Because the symptoms are similar to other gastrointestinal problems (such as irritable bowel syndrome), making a precise diagnosis can be tricky. But you can undergo a simple hydrogen breath test that allows doctors to pinpoint the problem.

"The test measures the amount of hydrogen gas produced by the fermentation of lactose by bacteria in the colon," explains Jaime Aranda-Michel, MD, assistant professor of medicine in the Division of Digestive Diseases at the University of Cincinnati. Part of the hydrogen produced by the fermentation of undigested lactose is absorbed into the blood and exhaled.

The test involves measuring baseline hydrogen after an overnight fast, and again at regular intervals after you're given 50 grams of lactose (equivalent to a quart of milk). You simply breathe into a special plastic collection bag, and hydrogen levels are measured.

Don't dump the dairy

A positive test doesn't automatically mean milk and other dairy products must be eliminated from the diet. Many dairy products contain less lactose, and may provoke fewer symptoms (see chart).
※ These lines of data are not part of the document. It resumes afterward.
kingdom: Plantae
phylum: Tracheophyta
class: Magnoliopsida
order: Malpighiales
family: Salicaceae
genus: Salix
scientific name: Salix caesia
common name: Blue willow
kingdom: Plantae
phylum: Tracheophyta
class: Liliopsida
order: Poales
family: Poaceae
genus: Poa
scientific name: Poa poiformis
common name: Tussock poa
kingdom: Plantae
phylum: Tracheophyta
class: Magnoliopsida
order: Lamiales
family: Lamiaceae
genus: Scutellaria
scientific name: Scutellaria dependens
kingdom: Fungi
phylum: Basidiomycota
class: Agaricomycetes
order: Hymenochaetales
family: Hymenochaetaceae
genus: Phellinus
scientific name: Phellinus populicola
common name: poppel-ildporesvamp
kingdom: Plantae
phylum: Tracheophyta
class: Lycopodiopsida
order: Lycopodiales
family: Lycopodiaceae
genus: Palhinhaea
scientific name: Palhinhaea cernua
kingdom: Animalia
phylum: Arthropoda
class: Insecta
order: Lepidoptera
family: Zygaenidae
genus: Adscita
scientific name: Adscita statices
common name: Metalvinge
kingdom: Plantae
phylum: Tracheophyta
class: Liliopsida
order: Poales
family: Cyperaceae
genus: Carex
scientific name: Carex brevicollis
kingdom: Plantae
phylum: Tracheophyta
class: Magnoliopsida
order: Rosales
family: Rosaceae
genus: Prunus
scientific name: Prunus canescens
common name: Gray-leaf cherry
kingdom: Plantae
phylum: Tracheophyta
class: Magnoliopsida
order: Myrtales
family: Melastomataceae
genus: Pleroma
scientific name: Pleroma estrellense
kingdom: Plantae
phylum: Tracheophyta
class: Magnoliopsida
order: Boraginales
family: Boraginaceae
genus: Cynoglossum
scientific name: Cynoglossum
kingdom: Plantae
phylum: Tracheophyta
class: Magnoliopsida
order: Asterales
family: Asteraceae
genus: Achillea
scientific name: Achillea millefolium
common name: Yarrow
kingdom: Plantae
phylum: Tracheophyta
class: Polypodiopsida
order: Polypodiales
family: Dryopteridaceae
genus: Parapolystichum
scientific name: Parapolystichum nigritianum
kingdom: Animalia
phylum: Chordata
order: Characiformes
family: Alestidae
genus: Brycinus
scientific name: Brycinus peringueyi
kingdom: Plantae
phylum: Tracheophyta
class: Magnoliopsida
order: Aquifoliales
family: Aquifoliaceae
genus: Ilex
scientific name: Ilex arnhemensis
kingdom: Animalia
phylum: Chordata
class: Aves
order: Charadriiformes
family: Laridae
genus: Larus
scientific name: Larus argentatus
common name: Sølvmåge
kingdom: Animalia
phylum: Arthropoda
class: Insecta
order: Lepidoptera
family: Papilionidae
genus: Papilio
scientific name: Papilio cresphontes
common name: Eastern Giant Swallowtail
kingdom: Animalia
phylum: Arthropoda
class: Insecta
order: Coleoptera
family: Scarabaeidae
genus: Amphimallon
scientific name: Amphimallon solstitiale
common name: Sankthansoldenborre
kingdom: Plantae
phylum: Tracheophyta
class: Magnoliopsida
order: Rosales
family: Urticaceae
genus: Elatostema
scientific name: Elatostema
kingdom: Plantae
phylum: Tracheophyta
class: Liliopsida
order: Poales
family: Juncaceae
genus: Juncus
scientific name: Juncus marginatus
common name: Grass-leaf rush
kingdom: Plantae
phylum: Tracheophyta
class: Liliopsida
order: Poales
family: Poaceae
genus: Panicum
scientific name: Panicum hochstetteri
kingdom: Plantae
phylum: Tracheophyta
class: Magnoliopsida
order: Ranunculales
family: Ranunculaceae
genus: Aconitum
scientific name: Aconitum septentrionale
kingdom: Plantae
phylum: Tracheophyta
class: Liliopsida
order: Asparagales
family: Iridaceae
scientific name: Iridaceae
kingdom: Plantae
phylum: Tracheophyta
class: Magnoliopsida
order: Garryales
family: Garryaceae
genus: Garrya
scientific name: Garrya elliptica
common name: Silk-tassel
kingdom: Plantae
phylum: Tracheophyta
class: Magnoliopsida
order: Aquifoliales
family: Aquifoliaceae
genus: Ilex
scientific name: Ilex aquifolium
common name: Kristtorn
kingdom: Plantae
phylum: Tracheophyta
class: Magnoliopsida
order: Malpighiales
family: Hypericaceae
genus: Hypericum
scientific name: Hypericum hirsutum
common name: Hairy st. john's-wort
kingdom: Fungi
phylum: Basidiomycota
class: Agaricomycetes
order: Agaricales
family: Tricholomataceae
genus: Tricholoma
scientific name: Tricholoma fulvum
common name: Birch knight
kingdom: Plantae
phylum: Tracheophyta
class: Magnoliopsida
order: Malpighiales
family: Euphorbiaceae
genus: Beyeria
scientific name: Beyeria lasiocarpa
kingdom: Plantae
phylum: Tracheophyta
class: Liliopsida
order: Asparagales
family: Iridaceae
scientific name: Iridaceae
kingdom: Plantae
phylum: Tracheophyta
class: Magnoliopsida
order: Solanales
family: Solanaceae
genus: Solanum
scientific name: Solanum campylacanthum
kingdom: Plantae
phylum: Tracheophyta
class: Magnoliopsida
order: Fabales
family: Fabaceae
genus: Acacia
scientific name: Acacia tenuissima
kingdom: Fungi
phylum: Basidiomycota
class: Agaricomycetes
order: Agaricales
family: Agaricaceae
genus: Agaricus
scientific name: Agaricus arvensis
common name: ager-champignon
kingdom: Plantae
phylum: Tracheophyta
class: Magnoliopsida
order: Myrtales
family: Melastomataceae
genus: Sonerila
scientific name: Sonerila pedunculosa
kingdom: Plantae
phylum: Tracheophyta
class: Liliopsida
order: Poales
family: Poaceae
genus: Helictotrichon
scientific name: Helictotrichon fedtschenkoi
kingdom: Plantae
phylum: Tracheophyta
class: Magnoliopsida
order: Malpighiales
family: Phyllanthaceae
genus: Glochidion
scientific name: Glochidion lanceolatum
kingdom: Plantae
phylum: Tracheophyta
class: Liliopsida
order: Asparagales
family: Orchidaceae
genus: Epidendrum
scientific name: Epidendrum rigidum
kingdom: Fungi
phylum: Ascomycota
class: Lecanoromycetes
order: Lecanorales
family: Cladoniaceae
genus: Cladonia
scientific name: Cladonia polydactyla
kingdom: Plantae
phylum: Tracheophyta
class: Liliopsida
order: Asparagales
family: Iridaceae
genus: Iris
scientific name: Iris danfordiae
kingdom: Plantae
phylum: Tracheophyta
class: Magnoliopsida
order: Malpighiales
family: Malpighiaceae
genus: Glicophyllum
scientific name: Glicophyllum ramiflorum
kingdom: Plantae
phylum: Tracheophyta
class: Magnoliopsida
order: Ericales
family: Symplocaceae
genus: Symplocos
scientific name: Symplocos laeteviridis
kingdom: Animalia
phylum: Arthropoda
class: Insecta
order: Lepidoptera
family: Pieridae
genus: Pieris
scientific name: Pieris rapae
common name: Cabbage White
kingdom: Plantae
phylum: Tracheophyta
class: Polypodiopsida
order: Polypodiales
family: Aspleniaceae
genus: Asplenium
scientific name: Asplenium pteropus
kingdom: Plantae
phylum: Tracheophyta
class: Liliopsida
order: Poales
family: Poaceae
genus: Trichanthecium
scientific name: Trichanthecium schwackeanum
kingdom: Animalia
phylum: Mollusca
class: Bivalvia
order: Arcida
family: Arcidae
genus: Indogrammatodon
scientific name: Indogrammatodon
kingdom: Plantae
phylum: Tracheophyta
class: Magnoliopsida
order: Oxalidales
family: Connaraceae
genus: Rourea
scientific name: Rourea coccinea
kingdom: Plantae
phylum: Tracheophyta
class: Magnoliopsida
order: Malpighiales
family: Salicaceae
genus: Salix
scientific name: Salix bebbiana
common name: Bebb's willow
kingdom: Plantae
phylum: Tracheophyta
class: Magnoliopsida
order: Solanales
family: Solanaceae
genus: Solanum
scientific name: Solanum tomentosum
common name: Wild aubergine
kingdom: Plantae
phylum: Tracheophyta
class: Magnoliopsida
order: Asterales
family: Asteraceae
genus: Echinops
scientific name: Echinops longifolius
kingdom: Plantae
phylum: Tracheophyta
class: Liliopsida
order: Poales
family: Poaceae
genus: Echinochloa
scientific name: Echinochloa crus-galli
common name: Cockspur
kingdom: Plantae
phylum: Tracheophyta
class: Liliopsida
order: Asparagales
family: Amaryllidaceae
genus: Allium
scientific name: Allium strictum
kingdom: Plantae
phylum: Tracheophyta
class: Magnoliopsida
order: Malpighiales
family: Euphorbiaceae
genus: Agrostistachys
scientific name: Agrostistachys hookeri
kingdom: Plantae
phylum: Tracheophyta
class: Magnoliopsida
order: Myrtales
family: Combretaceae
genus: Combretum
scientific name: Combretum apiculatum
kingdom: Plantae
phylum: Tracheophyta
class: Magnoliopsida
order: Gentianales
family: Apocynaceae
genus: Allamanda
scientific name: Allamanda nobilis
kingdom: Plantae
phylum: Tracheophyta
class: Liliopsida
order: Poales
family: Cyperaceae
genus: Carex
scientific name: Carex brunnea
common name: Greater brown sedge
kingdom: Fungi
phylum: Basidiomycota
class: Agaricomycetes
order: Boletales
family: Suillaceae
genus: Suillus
Giving up dairy entirely can lead to low levels of calcium, vitamins A and D, phosphorus and protein, increasing the risk of osteoporosis and hypertension.

Some products contain lactase and help convert lactose into easily digested sugars. You can choose from drops that you add to food, capsules or chewables taken before eating dairy products, and lactose-free milks. These products include Lactaid, Dairy Ease, Dairy Relief, and NutriMil. Among the milk products are Parmalat, Borden Plus, and Lactaid. All are rich in calcium; each eight-ounce glass of Lactaid fat-free milk contains 500 milligrams (mg) of calcium.

Carol Milano


If you have Lactose Intolerance:

Make sure you get enough calcium from non-dairy sources.

Eat foods containing less lactose.

Try products containing lactase that aid dairy digestion.

If symptoms persist despite dietary precautions, see your doctor.